Luckily Legionnaires' is a treatable disease and a low percentage of infected people are likely to die from an infection.  However, while many strides have been made in understanding Legionella infections since the Legionnaires' outbreak in the late 1970s, there are certainly weaknesses in how we diagnose and deal with this disease.  As with almost all bacterial diseases, antibiotic resistance has presented a problem in the treatment of Legionella infections, so we must continue to be vigilant in discovering new ways to kill these bacteria.  Additionally, currently-used methods for detecting Legionella in a patient or in a water source lack either efficiency or sensitivity.  The gold standard of detection requires cultivation of the bacteria, which can be quite slow, whereas DNA-amplification-based methods, which have the potential to be both sensitive and efficient are not currently in use in the United States.  The development of a cheap diagnostic for detecting Legionella in the environment could be a critical advance  in preventing future outbreaks.  

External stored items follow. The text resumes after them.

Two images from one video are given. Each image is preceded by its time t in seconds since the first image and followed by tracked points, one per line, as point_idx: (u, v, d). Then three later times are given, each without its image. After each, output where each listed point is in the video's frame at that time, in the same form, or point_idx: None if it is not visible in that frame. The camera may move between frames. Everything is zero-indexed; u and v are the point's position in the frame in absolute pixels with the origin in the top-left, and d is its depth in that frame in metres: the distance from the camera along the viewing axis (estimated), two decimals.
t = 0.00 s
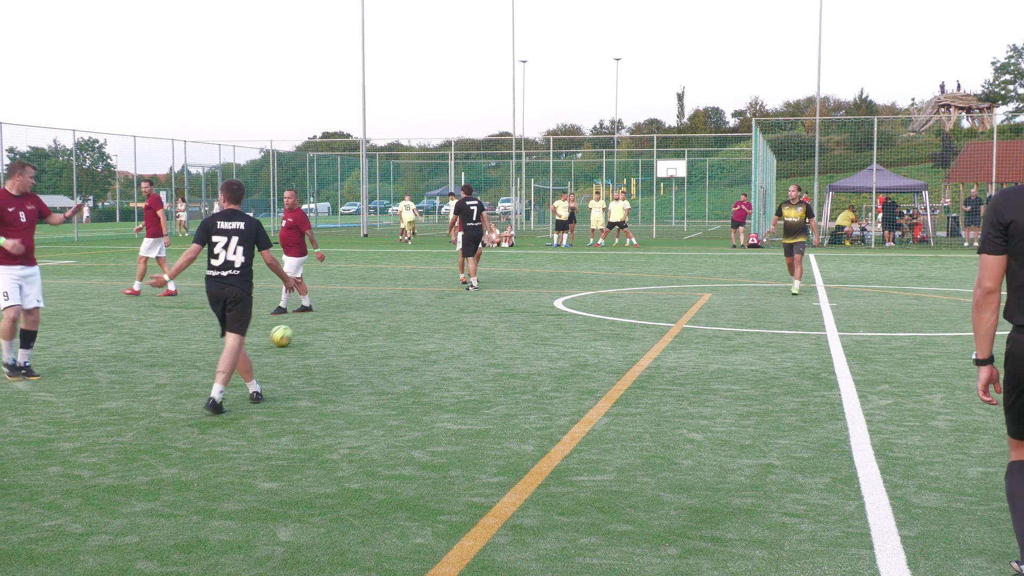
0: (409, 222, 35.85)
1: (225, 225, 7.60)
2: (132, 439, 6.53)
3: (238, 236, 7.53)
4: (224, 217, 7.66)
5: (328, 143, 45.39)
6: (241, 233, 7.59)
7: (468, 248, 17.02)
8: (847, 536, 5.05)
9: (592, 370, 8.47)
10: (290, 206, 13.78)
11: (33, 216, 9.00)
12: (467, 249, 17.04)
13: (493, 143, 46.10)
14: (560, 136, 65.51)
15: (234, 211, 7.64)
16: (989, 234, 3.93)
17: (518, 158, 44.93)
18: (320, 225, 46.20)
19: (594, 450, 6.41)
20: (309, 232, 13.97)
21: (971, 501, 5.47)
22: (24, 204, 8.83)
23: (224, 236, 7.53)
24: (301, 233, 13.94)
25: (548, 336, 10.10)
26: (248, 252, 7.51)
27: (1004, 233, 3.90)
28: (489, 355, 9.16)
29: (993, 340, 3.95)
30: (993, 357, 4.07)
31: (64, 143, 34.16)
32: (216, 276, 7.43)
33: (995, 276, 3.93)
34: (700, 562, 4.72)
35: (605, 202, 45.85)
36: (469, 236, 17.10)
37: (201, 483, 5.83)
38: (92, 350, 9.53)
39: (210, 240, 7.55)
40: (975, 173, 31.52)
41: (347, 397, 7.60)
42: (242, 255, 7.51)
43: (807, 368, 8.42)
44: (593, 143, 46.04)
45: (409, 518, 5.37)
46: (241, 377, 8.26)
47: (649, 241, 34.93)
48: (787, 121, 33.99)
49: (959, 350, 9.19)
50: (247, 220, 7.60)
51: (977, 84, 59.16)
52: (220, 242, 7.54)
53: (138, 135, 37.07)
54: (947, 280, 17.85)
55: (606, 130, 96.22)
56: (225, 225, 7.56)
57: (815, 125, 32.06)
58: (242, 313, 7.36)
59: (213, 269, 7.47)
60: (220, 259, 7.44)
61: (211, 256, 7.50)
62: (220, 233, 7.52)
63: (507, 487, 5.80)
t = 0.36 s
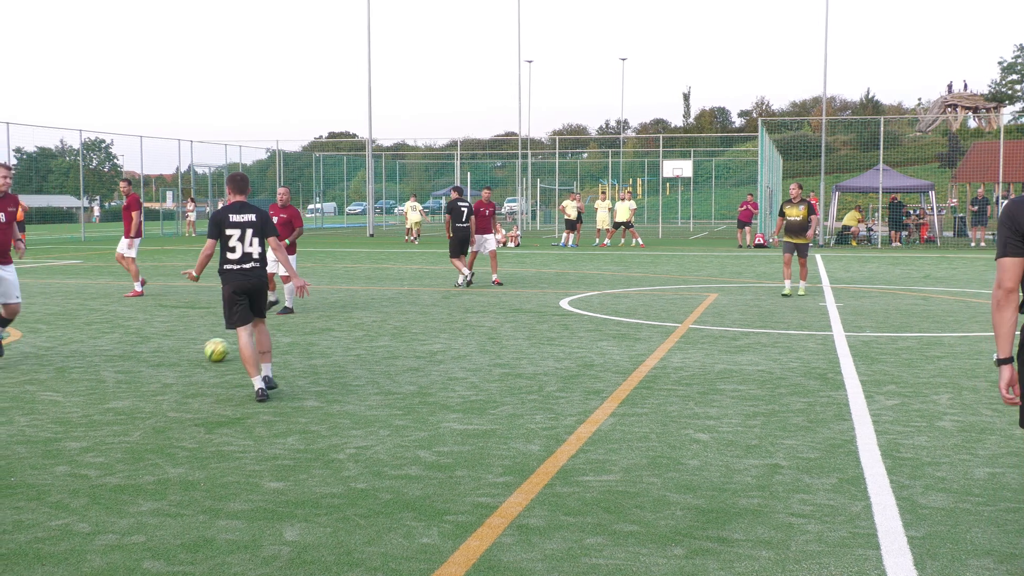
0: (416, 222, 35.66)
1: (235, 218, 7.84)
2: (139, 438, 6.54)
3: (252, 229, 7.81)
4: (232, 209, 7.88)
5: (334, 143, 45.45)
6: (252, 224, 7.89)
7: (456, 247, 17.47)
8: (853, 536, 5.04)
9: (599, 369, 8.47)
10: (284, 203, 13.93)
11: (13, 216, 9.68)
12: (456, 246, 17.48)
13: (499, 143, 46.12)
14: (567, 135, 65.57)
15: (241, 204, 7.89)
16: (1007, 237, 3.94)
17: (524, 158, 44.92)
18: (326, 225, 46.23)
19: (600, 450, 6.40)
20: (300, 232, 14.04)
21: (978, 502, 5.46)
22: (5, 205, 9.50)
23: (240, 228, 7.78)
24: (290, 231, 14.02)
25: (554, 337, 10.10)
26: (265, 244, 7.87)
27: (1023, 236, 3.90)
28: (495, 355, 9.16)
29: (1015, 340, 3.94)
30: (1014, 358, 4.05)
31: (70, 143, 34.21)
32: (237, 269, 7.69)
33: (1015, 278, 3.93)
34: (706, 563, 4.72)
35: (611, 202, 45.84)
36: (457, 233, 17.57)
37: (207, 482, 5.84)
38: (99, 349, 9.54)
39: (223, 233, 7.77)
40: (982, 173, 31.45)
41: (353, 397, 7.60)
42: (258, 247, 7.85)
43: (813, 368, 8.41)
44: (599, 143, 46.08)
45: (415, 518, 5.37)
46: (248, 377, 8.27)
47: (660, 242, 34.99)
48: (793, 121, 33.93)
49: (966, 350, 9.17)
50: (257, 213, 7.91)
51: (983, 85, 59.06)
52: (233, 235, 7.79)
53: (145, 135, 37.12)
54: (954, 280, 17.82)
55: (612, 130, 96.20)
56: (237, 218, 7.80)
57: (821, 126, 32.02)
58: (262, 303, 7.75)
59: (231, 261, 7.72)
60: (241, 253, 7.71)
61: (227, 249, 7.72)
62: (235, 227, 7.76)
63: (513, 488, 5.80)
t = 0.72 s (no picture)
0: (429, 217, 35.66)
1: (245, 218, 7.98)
2: (154, 438, 6.56)
3: (263, 232, 8.01)
4: (241, 209, 8.00)
5: (348, 143, 45.60)
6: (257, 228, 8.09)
7: (450, 248, 17.55)
8: (868, 538, 5.01)
9: (612, 370, 8.47)
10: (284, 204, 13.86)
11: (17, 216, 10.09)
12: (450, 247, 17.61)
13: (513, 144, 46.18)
14: (580, 134, 65.64)
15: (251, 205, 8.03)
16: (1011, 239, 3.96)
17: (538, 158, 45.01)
18: (340, 225, 46.32)
19: (614, 450, 6.40)
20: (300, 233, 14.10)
21: (994, 503, 5.43)
22: (8, 205, 9.90)
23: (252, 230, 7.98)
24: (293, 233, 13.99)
25: (568, 337, 10.10)
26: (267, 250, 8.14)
27: None
28: (509, 355, 9.15)
29: None
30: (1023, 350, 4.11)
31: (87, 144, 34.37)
32: (247, 270, 7.86)
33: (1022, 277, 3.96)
34: (720, 564, 4.71)
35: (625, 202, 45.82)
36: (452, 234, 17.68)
37: (222, 482, 5.86)
38: (115, 349, 9.58)
39: (234, 232, 7.88)
40: (998, 173, 31.26)
41: (367, 396, 7.61)
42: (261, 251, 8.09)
43: (828, 369, 8.38)
44: (613, 143, 46.05)
45: (428, 518, 5.37)
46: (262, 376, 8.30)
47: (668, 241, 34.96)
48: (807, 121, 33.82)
49: (982, 351, 9.12)
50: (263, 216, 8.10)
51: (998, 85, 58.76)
52: (244, 235, 7.92)
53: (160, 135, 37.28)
54: (969, 280, 17.76)
55: (626, 130, 96.24)
56: (250, 219, 7.95)
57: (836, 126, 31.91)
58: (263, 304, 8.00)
59: (241, 261, 7.87)
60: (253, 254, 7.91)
61: (240, 248, 7.86)
62: (248, 228, 7.91)
63: (527, 488, 5.80)
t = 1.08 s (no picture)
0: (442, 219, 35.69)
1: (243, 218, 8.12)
2: (171, 437, 6.58)
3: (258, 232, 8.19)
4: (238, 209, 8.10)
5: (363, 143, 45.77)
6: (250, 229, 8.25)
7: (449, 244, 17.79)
8: (886, 540, 4.99)
9: (629, 370, 8.46)
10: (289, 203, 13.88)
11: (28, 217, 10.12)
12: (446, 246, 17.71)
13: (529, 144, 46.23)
14: (595, 135, 65.64)
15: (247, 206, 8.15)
16: None
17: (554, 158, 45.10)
18: (357, 225, 46.41)
19: (630, 450, 6.39)
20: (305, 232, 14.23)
21: (1013, 506, 5.40)
22: (14, 209, 9.94)
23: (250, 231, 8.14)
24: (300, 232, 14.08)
25: (583, 337, 10.10)
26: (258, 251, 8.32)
27: None
28: (525, 355, 9.15)
29: None
30: None
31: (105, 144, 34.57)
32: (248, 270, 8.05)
33: None
34: (736, 565, 4.70)
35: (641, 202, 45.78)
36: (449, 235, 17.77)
37: (239, 481, 5.88)
38: (132, 348, 9.62)
39: (235, 232, 8.00)
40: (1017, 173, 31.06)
41: (383, 397, 7.62)
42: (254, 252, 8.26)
43: (845, 370, 8.34)
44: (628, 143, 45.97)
45: (444, 518, 5.37)
46: (279, 376, 8.32)
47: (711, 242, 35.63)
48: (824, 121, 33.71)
49: (1001, 352, 9.07)
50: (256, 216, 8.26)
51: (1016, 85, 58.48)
52: (243, 236, 8.07)
53: (177, 135, 37.47)
54: (988, 281, 17.66)
55: (642, 130, 96.31)
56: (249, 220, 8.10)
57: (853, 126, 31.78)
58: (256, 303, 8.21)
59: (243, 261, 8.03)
60: (254, 254, 8.10)
61: (243, 249, 8.01)
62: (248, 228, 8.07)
63: (544, 488, 5.80)
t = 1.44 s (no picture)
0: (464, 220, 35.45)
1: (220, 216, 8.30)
2: (195, 435, 6.62)
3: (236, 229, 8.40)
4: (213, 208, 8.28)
5: (386, 144, 45.99)
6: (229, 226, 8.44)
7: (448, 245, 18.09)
8: (910, 542, 4.96)
9: (651, 370, 8.44)
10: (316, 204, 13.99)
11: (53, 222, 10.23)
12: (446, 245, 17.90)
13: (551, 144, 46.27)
14: (618, 134, 65.63)
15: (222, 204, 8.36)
16: None
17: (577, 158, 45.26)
18: (380, 225, 46.53)
19: (652, 451, 6.38)
20: (331, 234, 14.30)
21: None
22: (42, 213, 10.06)
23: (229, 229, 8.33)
24: (326, 233, 14.15)
25: (605, 337, 10.09)
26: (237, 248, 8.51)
27: None
28: (547, 355, 9.15)
29: None
30: None
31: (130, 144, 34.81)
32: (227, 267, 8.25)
33: None
34: (758, 567, 4.68)
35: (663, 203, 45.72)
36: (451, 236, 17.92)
37: (262, 480, 5.90)
38: (157, 347, 9.68)
39: (214, 230, 8.20)
40: None
41: (405, 396, 7.63)
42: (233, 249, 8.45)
43: (869, 371, 8.30)
44: (650, 143, 45.91)
45: (466, 517, 5.38)
46: (302, 375, 8.36)
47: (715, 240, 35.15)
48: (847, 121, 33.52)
49: None
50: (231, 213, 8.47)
51: None
52: (222, 234, 8.27)
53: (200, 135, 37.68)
54: (1015, 282, 17.51)
55: (664, 130, 96.22)
56: (226, 218, 8.30)
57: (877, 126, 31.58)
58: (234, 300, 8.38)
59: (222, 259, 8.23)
60: (231, 252, 8.29)
61: (221, 247, 8.21)
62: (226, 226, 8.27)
63: (566, 488, 5.79)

The recent Legionnaires' outbreak in New York City and subsequent outbreaks in San Quentin Prison and western Illinois, have certainly captured the attention of the public and hopefully has highlighted the need for improvement in how to manage and prevent these outbreaks in major cities.   For obvious reasons, further identifying the underlying biological processes mediating Legionella infections in humans will improve treatments for this disease in patients.  However, understanding the ecological behavior of this organism (like biofilm formation or amoebal infection) could unveil new drug targets or diagnostic approaches that would minimize dissemination of this resourceful (and summer-ruining) bacterium.